The correct answer is (D). Complex dislocations are, in most if not all circumstances, irreducible by closed means. The pathophysiology described above suggests that the head of the metacarpal is trapped in a so-called “noose,” which is formed by the lumbrical on one side, the flexor tendons on the other side, and by the distal and dorsal entrapment of the volar plate. The noose is completed by the deep transverse metacarpal ligament. Therefore, the metacarpal head is essentially trapped within these four structures. Any attempt at closed reduction by providing traction, almost inevitably tightens this “noose” making a closed manipulative reduction impossible. Therefore, if a single judicious and gentle attempt at closed reduction is unsuccessful, further manipulative trauma is best avoided and the

patient is scheduled for open treatment.

 

Open reduction of the metacarpophalangeal joint dislocation of the index finger can be attempted by:

  1. Volar approach

  2. Dorsal approach

  3. Either approach

 

Discussion

The correct answer is (C). Open reduction of a dislocated MP joint of the index finger has been described using both volar as well as dorsal approaches. The volar approach has been traditionally described. However, it places the radial digital nerve of the index finger at risk. This is contiguous with the lumbrical and is tented over the head of the metacarpal which inevitably lies below the open wound as seen in this patient’s palm. Therefore, any incisions made in this area have to be made carefully so as to avoid an iatrogenic injury to the index radial digital nerve.
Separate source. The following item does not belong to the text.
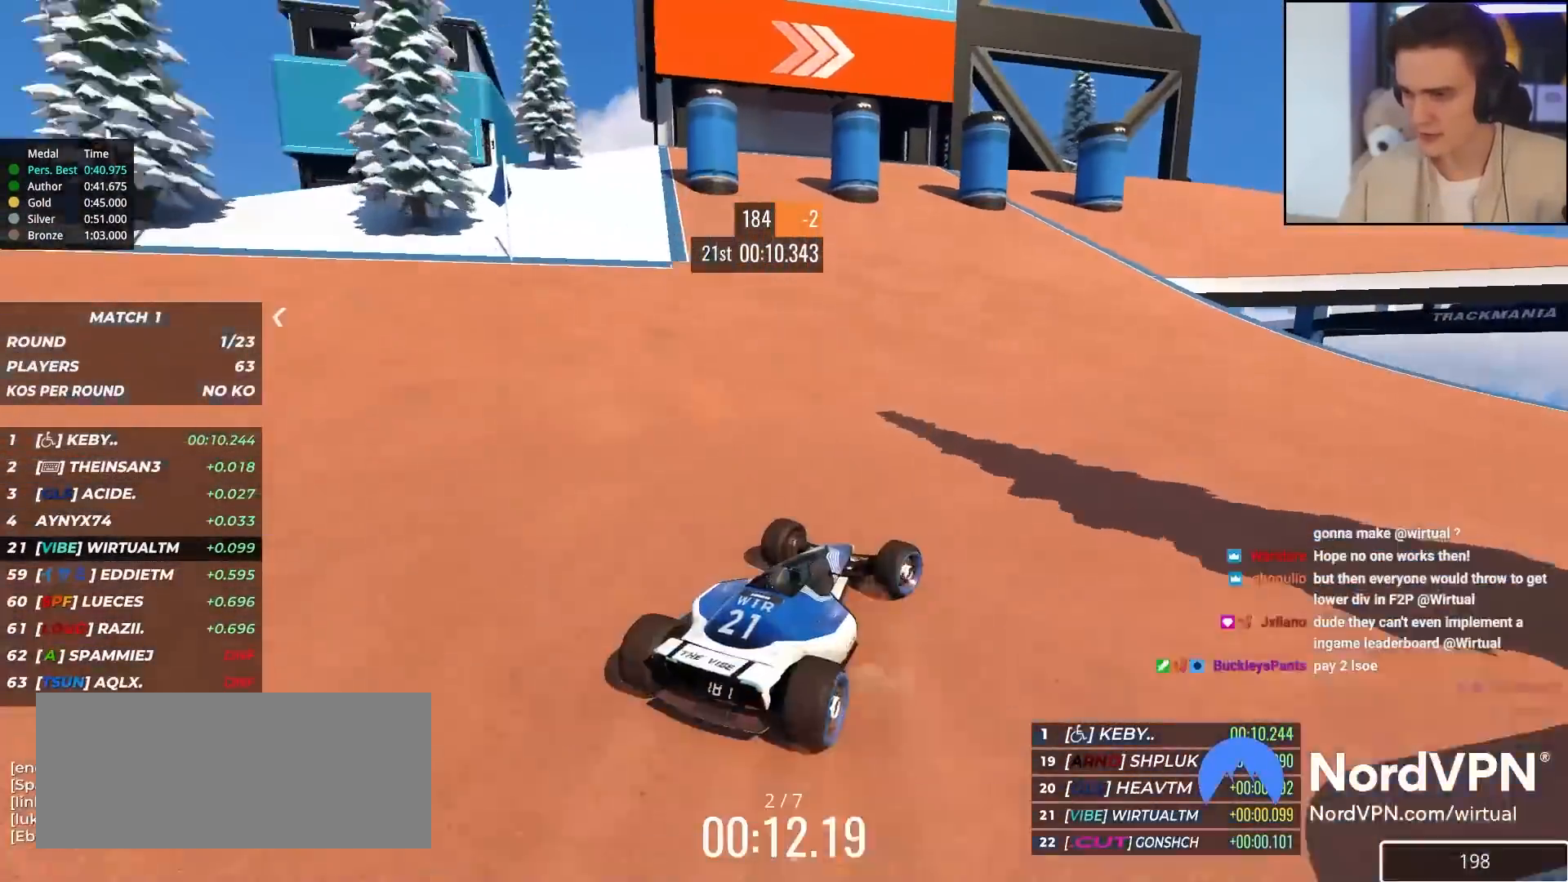
{"keys": ["right", "up"], "events": [[217, "right", "up"], [317, "right", "down"]]}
To facilitate reduction, it is usually necessary to release the A1 pulley thereby creating some degree of slack within the flexor tendons, which are then retracted and the volar plate is then extracted from behind the metacarpal head allowing the phalanx to be reduced upon the metacarpal head. Proponents of the dorsal approach suggest simple splitting of the extensor mechanism between the EDC and EIP, approaching the base of the phalanx dorsally. This allows direct visualization of the dorsally displaced volar plate, which is then split longitudinally, thereby allowing for a safer reduction of the phalanx on the metacarpal head. The dorsal technique does not endanger the radial digital nerve of the index finger.

 

Objectives: Did you learn...?

 

 

Identify the clinical and radiographic appearance of MCP joint dislocation? Describe the pathoanatomy of the injury?

 

 

Select surgical approaches for open reduction and internal fixation? Treat these injuries?